▽

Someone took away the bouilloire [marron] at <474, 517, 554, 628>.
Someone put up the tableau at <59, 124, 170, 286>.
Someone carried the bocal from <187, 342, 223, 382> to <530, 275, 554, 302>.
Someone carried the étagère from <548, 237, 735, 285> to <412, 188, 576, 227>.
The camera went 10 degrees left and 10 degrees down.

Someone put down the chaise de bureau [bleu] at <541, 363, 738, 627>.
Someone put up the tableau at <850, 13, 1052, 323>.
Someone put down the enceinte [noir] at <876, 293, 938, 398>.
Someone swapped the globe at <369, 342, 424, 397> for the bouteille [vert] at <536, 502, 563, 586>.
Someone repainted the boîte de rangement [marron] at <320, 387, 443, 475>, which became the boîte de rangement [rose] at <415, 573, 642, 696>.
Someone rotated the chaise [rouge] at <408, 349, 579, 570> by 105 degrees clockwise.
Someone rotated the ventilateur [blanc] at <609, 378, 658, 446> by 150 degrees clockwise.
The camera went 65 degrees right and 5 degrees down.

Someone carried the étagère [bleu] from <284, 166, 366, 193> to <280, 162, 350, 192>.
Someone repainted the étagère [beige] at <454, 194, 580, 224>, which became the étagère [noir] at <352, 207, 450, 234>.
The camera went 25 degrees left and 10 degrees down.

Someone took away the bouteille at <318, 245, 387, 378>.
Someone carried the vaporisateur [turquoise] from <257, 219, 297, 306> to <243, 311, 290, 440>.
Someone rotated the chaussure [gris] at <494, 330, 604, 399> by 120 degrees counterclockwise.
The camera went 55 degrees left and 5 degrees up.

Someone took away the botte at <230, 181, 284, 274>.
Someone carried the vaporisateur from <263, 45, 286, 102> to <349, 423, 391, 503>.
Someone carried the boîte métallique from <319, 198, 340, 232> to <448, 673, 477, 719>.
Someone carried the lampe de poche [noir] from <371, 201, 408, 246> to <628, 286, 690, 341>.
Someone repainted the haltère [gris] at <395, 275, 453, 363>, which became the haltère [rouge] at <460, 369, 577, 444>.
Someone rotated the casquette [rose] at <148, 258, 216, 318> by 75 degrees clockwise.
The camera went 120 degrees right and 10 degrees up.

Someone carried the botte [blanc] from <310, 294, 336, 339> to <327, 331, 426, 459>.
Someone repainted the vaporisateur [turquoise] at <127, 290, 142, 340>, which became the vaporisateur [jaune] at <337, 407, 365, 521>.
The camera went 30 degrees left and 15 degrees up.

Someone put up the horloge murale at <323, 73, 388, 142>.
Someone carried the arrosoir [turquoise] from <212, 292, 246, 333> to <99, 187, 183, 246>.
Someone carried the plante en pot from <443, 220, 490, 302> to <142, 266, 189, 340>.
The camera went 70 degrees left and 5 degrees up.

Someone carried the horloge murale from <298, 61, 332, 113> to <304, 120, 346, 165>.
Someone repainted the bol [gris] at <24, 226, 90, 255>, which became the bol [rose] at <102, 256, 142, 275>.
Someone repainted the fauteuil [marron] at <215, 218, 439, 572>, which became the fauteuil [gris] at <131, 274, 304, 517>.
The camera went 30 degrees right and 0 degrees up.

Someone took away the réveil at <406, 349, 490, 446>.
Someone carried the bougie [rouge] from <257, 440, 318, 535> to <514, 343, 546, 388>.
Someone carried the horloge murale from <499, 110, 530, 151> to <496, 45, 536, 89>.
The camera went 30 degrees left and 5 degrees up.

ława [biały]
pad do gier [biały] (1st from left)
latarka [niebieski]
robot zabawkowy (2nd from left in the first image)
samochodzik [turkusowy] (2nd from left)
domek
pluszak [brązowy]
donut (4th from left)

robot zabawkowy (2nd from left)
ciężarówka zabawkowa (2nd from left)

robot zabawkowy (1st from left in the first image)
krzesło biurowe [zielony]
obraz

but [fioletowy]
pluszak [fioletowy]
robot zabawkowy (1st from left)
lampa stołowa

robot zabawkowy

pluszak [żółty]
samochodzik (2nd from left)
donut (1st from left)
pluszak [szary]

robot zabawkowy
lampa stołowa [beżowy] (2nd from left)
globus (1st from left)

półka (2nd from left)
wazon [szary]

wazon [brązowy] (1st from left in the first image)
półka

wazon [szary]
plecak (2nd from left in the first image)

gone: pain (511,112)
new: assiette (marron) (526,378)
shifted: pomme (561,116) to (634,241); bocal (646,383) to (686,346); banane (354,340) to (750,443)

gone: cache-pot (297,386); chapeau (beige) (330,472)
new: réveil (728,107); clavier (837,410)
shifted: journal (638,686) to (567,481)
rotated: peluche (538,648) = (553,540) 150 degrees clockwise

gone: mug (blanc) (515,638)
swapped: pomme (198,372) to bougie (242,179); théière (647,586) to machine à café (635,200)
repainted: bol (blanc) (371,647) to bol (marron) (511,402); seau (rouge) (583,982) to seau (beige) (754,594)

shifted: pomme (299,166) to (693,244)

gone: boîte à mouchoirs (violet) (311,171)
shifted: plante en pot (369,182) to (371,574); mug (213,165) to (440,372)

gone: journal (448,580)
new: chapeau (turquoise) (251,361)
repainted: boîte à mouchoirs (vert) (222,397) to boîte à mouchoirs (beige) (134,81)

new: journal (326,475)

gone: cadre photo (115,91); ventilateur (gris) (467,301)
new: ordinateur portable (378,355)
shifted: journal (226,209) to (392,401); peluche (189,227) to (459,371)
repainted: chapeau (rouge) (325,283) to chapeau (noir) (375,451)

△

Task to carry out → The answer must be every line of the records above that holds the word "biały".

Task answer →
ława [biały]
pad do gier [biały] (1st from left)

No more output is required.